Your objective
Find every line in the records that holds the string "none". Copy each one.

==============================

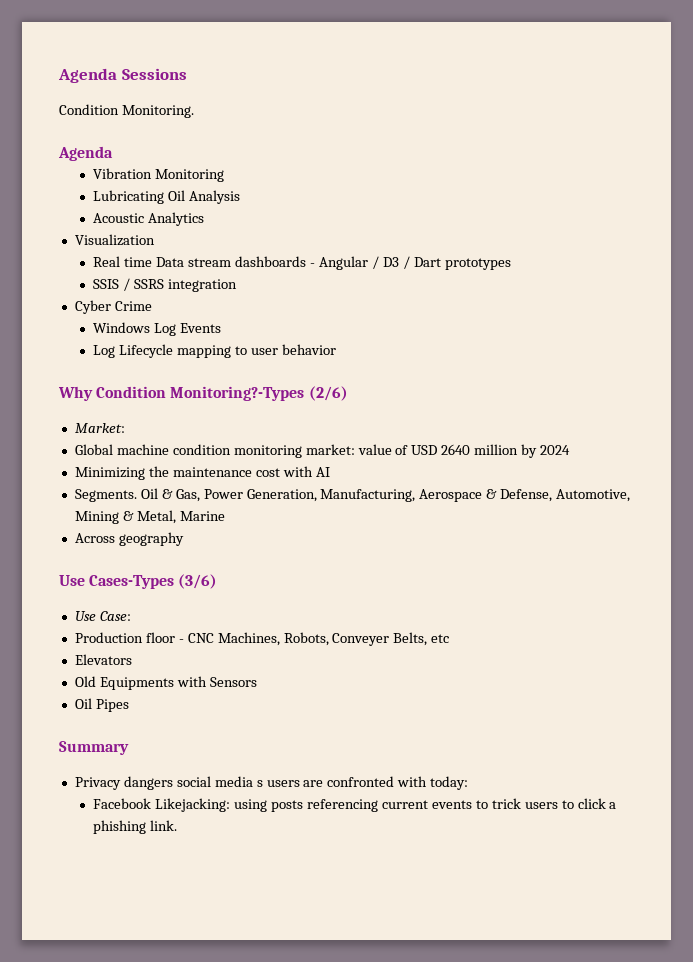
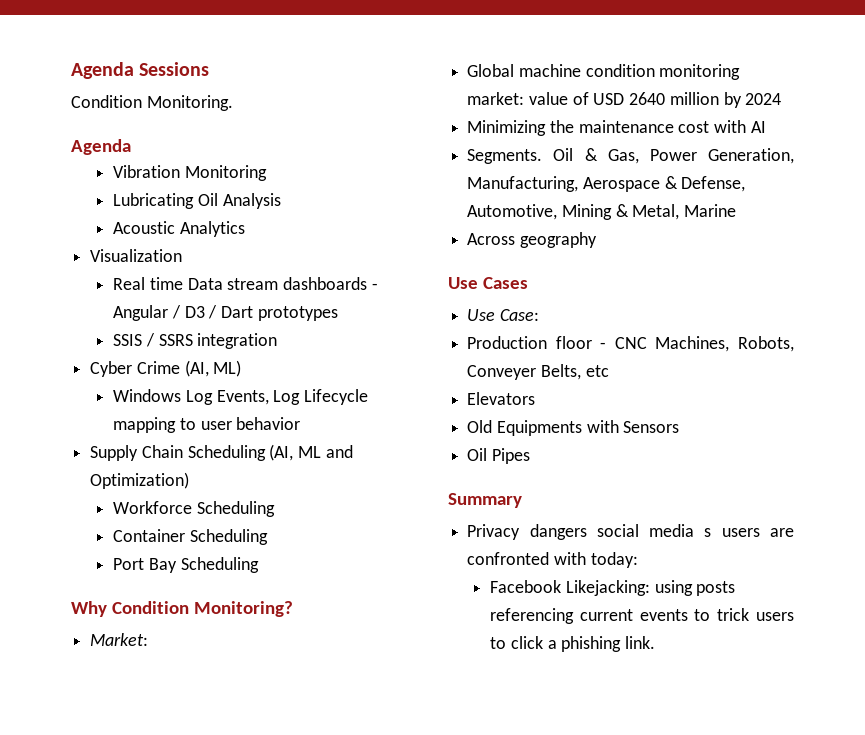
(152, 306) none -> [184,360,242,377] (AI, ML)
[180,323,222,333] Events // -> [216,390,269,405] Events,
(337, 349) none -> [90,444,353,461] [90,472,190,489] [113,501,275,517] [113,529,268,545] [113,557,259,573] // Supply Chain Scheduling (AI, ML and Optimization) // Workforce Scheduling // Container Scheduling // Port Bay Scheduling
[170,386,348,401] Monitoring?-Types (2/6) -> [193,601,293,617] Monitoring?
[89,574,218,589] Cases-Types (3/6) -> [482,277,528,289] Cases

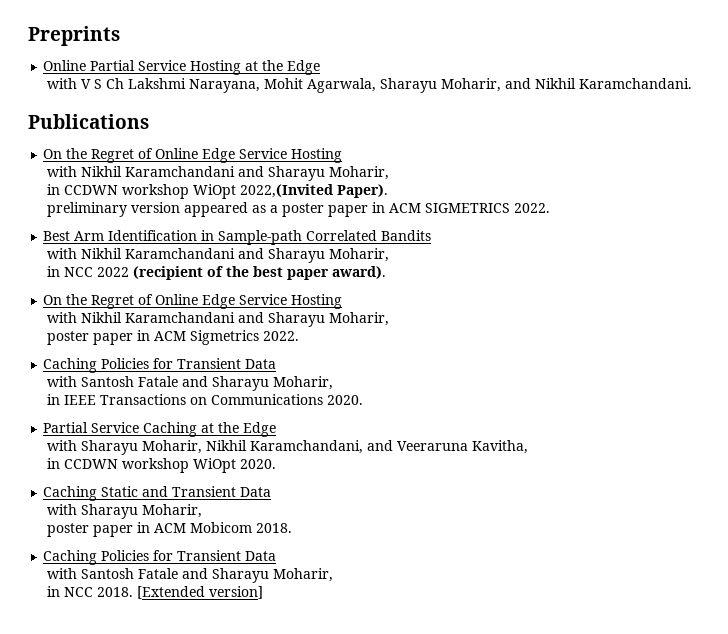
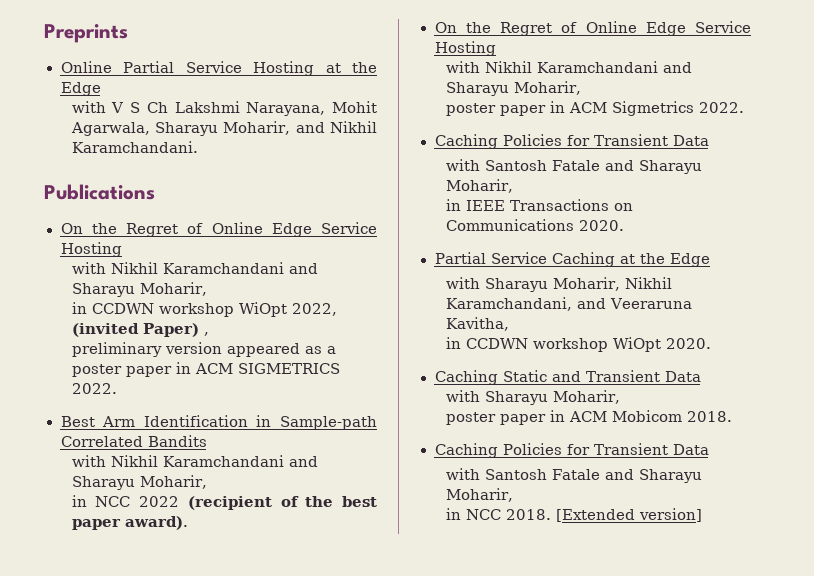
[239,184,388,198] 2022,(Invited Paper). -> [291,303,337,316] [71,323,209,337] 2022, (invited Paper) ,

==============================

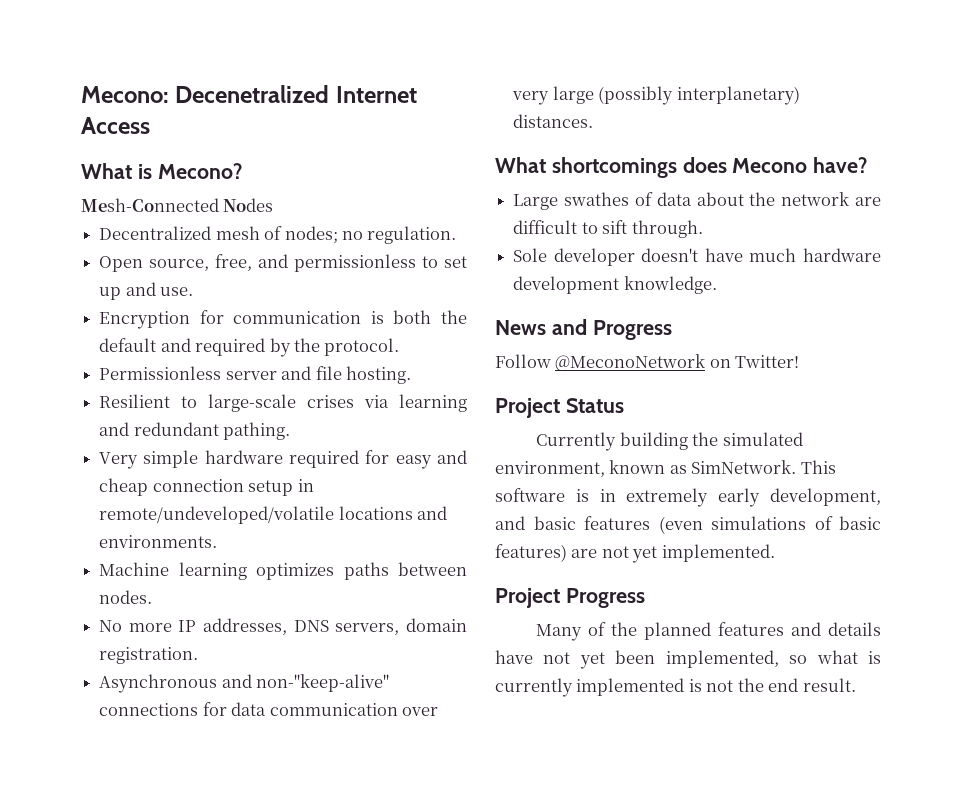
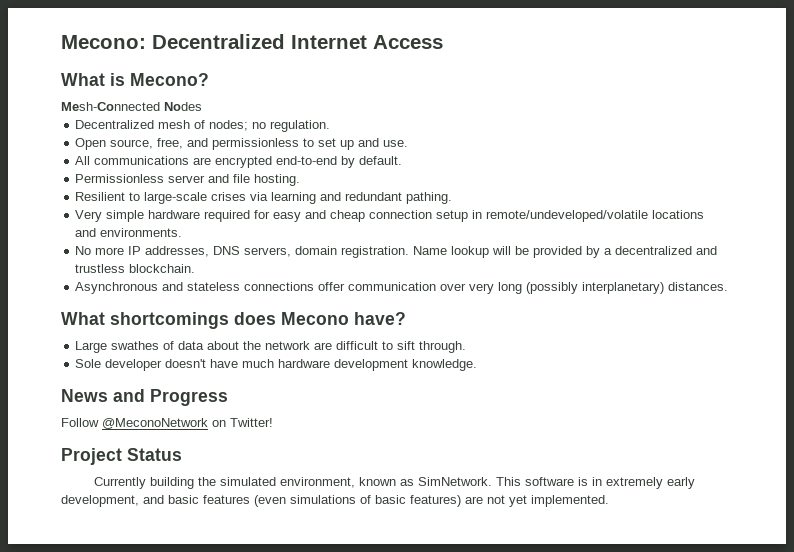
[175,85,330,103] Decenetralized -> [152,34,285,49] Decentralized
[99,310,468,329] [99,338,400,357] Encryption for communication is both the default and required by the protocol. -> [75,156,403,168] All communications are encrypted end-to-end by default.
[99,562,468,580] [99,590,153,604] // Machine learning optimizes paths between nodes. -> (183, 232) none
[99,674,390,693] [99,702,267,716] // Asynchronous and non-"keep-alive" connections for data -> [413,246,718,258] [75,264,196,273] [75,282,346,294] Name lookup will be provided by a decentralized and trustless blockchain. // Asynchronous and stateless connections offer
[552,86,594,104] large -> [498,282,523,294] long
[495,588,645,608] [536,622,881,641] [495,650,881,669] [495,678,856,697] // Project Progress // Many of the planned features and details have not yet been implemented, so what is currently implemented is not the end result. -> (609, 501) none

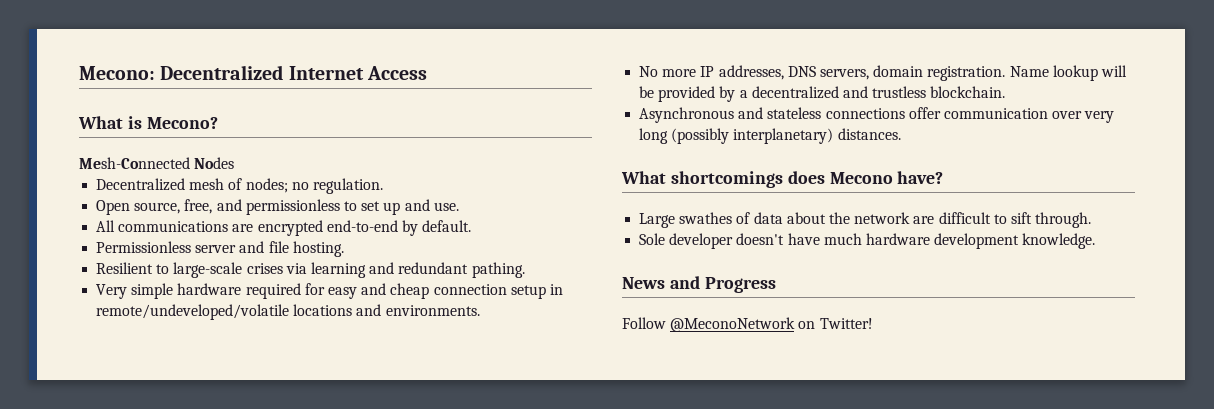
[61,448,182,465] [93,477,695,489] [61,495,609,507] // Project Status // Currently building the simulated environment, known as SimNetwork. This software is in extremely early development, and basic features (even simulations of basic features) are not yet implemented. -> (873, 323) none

==============================

Written response
(152, 306) none -> [184,360,242,377] (AI, ML)
(337, 349) none -> [90,444,353,461] [90,472,190,489] [113,501,275,517] [113,529,268,545] [113,557,259,573] // Supply Chain Scheduling (AI, ML and Optimization) // Workforce Scheduling // Container Scheduling // Port Bay Scheduling
[99,562,468,580] [99,590,153,604] // Machine learning optimizes paths between nodes. -> (183, 232) none
[495,588,645,608] [536,622,881,641] [495,650,881,669] [495,678,856,697] // Project Progress // Many of the planned features and details have not yet been implemented, so what is currently implemented is not the end result. -> (609, 501) none
[61,448,182,465] [93,477,695,489] [61,495,609,507] // Project Status // Currently building the simulated environment, known as SimNetwork. This software is in extremely early development, and basic features (even simulations of basic features) are not yet implemented. -> (873, 323) none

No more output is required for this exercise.